Prepare by completing the Pre-Lab Assignment: It is absolutely essential that each student be prepared for lab meetings by reading the appropriate module in this manual, and completing the specified pre-laboratory assignments. The pre-laboratory assignments are designed to prepare you to operate efficiently and safely during the experimental module. You will not be allowed to conduct experiments if the pre-lab assignment is not completed before your lab meeting. If there is an extenuating circumstance that prevents your preparation, please inform your instructors as soon as possible.

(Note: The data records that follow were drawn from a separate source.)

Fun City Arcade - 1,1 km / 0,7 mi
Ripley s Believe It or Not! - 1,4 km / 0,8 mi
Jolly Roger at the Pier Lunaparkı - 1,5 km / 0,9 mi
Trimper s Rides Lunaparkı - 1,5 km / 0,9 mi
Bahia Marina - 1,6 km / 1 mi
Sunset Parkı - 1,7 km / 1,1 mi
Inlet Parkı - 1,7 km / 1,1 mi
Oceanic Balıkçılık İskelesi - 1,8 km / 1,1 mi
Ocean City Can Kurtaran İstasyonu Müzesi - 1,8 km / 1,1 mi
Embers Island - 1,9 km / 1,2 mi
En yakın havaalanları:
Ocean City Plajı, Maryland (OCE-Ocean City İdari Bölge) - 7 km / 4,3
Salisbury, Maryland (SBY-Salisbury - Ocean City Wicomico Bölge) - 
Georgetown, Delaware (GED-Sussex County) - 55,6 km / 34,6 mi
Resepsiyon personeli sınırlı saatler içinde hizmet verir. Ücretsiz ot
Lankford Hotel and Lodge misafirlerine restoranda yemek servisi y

The pre-lab assignment must be submitted as a single pdf document on Canvas before the scheduled lab meeting. Pre-lab assignments should be legible and preferably typed if your handwriting is not clear to others. If you prefer to write out equations by hand, they should be neat and inserted as an image in the appropriate place (please note that handwritten equations are not accepted for formal reports). If you need advice for how to insert equations or images into your documents, please ask for help at least 48 hours before the assignment is due; an in-person (or zoom) meeting is most appropriate for this issue.
Late pre-laboratory work will not be accepted and will receive a score of zero. Your TA will evaluate the work and return it no later than the beginning of your lab section. Your preparedness will also be evaluated by your answers to oral questions pertaining to the laboratory from the TA and other lab instructors. The pre-lab and preparation accounts for 10 points of each experiment requiring a pre-lab.